Beati i secondi perché saranno (tra) i primi
Le origini del cinematografo non costituiscono soltanto un argomento caro agli studiosi, ai cultori della materia, ma rappresentano anche un soggetto assai stimolante, per quei cineasti che nel corso del tempo hanno voluto approcciare determinate figure, da angolazioni anche molto differenti tra loro, nelle proprie opere destinate al grande schermo. Tra le diverse chicche spicca senz’altro I fratelli Skladanowsky, lungometraggio realizzato nel 1995 da un superbo Wim Wenders. Per non parlare poi di Forgotten Silver, l’ingegnoso mockumentary uscito peraltro nello stesso anno, per la regia di Peter Jackson. Ci sono spesso firme prestigiose, quindi, dietro simili lavori. E in questa variegata galleria di nomi si inserisce ora un “outsider” di talento, il valenciano Ramón Alòs Sanchez, che si è formato al Centro Sperimentale di Cinematografia di Roma e che ha avuto la brillante intuizione di dedicare un documentario, alquanto singolare anche nel suo svolgimento, a un’altra complessa figura di pioniere del cinema, il connazionale Segundo de Chómon.
Introdotto dal regista stesso la sera del 9 maggio, El hombre que quiso ser Segundo era tra gli eventi di punta di questa edizione di CinemaSpagna. Sicuramente non ha deluso le aspettative. Muovendosi con agilità tra materiali di repertorio, attività di ricerca, ricostruzioni non prive di elementi fictionali inseriti ad arte, Ramón Alòs Sanchez è riuscito nell’impresa di stuzzicare la curiosità dello spettatore dall’inizio alla fine, attraverso un ritratto assai sfaccettato di quello che per certi versi viene considerato il Méliès spagnolo, ovvero il già citato Segundo de Chómon. Attivo per tutto il periodo del muto sia come regista che come artefice di effetti speciali e trucchi ottici piuttosto avanzati, il nostro Segundo seppe guadagnarsi una discreta fama proprio per le sue qualità di artigiano, di sperimentatore dalle idee in continuo movimento; e non a caso si trovò a operare in alcuni dei set più importanti dell’epoca, da Cabiria (1914) di Giovanni Pastrone a Napoléon (1927) di Abel Gance; mentre i piccoli film da lui diretti non ebbero poi la stessa fortuna critica, venendo considerati a lungo semplici bizzarrie, meccaniche successioni di quadretti fantasmagorici o addirittura scadenti imitazioni di Georges Méliès, suo dichiarato modello.

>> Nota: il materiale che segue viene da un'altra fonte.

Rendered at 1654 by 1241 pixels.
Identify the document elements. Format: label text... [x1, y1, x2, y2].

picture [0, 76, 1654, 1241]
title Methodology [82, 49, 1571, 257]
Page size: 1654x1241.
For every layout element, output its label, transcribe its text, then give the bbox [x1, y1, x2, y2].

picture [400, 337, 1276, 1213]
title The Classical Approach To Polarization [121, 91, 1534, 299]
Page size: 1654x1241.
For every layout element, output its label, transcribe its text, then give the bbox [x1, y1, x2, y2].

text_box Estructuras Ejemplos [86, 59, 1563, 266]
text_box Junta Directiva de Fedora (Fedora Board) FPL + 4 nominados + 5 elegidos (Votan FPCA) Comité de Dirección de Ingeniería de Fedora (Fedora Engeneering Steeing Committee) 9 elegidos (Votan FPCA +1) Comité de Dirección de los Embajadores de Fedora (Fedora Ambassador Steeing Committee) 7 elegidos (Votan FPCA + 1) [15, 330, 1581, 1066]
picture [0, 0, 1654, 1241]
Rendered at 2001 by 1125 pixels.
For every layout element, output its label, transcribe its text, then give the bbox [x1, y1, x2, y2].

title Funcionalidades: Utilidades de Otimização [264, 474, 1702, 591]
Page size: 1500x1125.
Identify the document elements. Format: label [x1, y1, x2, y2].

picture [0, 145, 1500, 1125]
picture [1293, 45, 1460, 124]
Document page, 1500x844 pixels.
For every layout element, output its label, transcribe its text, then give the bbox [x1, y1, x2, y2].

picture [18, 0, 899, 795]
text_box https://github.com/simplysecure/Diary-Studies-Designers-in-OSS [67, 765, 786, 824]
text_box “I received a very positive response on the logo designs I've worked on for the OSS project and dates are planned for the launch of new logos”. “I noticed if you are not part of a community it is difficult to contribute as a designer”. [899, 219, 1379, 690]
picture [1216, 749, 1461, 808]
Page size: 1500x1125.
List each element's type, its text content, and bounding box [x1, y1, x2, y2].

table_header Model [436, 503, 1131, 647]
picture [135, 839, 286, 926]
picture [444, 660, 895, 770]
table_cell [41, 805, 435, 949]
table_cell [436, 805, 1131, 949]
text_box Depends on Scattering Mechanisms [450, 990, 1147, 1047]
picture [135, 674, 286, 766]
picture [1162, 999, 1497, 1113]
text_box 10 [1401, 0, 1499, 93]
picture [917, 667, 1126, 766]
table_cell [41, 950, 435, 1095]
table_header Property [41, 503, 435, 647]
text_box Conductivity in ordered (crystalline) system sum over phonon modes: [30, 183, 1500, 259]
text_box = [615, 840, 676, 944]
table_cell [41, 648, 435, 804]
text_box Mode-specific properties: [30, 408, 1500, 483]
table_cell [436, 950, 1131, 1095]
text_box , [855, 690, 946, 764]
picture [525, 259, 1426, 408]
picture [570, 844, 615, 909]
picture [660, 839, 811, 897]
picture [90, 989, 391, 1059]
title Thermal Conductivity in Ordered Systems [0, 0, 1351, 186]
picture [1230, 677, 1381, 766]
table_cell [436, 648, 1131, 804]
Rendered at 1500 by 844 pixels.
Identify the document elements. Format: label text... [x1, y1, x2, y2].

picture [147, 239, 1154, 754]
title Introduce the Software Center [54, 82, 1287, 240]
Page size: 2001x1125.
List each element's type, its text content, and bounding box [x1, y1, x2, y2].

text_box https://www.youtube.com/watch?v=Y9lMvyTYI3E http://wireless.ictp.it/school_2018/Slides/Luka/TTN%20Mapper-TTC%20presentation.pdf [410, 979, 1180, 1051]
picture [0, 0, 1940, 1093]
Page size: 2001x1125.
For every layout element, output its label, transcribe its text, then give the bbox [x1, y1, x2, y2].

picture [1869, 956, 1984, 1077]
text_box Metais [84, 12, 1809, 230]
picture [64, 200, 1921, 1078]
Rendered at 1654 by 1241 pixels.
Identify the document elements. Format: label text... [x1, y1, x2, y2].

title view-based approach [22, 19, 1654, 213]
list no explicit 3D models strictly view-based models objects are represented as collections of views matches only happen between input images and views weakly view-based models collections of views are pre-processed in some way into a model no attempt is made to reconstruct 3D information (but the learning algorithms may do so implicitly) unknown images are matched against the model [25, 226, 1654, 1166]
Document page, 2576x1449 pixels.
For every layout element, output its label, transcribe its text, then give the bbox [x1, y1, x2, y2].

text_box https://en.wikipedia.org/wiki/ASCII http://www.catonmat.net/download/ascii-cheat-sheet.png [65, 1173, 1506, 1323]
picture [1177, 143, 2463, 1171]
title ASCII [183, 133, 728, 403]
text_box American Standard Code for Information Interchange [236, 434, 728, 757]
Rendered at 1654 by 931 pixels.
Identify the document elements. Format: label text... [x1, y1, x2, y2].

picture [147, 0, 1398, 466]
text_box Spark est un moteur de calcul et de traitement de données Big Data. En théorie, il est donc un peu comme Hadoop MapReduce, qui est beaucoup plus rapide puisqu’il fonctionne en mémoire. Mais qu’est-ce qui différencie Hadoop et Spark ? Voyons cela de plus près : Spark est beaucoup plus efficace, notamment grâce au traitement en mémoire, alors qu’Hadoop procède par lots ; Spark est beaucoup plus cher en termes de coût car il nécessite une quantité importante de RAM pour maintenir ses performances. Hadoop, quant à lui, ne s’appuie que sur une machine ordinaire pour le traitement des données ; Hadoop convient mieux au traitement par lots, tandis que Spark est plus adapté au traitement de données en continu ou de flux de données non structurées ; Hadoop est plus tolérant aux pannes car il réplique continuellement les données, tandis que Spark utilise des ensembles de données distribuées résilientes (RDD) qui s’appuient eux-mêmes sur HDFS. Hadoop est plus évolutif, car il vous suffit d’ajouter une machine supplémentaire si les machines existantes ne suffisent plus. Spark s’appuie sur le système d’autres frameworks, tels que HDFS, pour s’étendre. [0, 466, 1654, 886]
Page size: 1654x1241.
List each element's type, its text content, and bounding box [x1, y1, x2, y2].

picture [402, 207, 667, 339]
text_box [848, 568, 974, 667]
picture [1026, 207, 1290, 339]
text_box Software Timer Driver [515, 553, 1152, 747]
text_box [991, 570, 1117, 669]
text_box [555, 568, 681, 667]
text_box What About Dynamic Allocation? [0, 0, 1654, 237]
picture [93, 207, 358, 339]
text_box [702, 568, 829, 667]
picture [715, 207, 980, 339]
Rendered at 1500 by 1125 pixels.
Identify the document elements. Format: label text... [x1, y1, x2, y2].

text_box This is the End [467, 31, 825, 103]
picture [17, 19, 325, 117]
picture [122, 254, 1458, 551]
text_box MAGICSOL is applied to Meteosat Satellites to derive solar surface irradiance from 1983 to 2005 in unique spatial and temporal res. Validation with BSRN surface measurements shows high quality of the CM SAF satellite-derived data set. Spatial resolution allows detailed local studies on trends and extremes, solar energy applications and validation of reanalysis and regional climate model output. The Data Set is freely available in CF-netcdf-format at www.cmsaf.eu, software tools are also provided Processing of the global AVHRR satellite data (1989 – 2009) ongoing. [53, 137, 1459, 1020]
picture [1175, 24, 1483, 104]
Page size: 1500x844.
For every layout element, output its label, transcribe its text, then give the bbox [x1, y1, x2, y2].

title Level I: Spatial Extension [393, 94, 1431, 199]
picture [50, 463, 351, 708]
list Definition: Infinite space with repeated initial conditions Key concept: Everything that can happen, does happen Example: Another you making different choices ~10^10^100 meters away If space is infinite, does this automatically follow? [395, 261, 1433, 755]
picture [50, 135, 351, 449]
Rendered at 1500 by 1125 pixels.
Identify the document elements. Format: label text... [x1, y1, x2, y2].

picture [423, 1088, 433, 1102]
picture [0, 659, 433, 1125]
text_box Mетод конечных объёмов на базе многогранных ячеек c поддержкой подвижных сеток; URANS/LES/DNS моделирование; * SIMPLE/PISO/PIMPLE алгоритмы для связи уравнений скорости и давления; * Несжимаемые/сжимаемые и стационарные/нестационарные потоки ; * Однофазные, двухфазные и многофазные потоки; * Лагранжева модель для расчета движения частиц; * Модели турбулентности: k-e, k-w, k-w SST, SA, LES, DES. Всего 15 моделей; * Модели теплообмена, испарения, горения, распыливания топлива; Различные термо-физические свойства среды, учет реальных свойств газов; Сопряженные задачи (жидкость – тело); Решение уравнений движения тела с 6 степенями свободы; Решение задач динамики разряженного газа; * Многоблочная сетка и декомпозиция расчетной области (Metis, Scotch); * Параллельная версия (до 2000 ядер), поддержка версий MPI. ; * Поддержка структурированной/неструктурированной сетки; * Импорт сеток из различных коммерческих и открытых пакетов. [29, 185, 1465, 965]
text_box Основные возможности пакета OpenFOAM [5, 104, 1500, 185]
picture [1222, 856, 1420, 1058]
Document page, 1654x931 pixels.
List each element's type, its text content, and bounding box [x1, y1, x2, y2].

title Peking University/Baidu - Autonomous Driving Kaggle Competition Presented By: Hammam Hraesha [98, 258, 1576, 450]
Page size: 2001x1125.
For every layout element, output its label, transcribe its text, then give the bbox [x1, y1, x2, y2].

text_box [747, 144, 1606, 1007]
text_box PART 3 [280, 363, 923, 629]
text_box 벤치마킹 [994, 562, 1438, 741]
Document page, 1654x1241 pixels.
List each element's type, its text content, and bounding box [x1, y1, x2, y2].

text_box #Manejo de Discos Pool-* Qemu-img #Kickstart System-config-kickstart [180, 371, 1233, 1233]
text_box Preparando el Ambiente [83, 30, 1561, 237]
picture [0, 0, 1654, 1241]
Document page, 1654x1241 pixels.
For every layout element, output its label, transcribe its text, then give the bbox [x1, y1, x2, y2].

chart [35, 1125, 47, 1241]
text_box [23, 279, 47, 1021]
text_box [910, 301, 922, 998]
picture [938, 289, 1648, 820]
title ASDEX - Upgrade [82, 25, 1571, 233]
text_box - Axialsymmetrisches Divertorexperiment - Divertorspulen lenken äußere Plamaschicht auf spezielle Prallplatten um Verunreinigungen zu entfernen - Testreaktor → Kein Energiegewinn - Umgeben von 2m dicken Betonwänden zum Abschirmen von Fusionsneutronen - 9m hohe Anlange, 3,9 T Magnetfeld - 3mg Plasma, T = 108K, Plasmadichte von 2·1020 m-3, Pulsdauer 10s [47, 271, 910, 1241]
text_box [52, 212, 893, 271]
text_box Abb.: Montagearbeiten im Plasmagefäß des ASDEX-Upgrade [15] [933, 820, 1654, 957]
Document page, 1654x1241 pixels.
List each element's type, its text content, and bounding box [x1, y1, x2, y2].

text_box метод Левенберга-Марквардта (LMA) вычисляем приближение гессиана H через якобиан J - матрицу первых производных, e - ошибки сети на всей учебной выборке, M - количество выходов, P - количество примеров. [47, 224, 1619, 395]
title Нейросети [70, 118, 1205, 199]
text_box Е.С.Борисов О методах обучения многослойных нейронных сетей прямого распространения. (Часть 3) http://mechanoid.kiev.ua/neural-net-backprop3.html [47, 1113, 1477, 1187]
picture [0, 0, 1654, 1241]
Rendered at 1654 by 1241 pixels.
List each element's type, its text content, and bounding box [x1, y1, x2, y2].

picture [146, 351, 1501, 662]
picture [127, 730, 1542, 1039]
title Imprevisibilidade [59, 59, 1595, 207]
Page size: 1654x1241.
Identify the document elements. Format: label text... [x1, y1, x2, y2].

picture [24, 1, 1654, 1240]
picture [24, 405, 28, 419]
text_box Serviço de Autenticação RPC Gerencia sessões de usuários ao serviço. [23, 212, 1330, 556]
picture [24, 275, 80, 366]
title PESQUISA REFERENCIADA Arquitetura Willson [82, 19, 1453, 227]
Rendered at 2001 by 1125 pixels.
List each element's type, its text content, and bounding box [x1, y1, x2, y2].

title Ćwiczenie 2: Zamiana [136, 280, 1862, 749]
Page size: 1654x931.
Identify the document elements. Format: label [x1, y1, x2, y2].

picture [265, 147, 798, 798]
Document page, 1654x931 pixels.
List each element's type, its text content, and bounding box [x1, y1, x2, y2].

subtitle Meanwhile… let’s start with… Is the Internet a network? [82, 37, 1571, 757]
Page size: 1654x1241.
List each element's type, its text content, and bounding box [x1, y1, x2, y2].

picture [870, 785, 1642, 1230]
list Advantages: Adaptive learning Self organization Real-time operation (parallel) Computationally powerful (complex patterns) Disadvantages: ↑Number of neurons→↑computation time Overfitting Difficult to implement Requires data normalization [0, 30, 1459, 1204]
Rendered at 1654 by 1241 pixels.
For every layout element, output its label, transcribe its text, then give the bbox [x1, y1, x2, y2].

Ebbene, il singolare documentario di Ramón Alòs Sanchez ha anche il merito di investigare con attenzione sugli aspetti che rendono un simile personaggio, poco conosciuto o ritenuto a torto marginale, figura dalla parabola esemplare e ricca di feconde intuizioni, nel cinema degli albori. Le immaginifiche (in quanto dirottate addirittura verso la prassi del mockumentary, attraverso idee di sceneggiatura che non stiamo a svelarvi, per non rovinare la sorpresa) digressioni sulla biografia del misterioso Segundo de Chómon si fondono così con gli spezzoni dei suoi film, con le interviste a storici del cinema o ad altri sublimi artigiani come Ray Harryhausen, in questo sorprendente documentario che arriva poi a una condivisibilissima conclusione: la nascita del cinema non è stata il colpo di genio isolato di uno o due personaggi, ma il frutto di una ricerca che ha coinvolto tante menti appassionate. Anche quelle di coloro che apparentemente si piazzarono secondi, come i già menzionati fratelli Skladanowsky, o come il nostro Segundo di nome e di fatto.